▶ _Aim of the exercise_:
Determine how many lines in the records that follow hold the string "Druckerpatrone". Only that number should be returned.

▶ _Extracted information_:
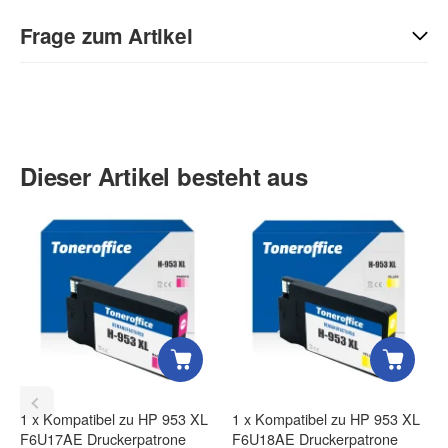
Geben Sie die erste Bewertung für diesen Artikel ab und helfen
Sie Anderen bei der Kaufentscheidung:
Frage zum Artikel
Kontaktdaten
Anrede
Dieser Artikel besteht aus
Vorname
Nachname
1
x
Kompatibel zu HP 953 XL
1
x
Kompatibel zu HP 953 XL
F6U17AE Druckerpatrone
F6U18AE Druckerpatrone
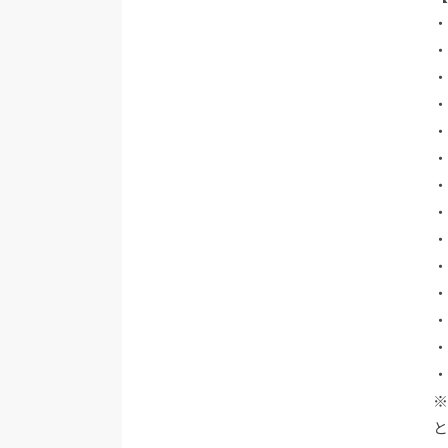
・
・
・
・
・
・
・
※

▶ _Completed exercise_:
2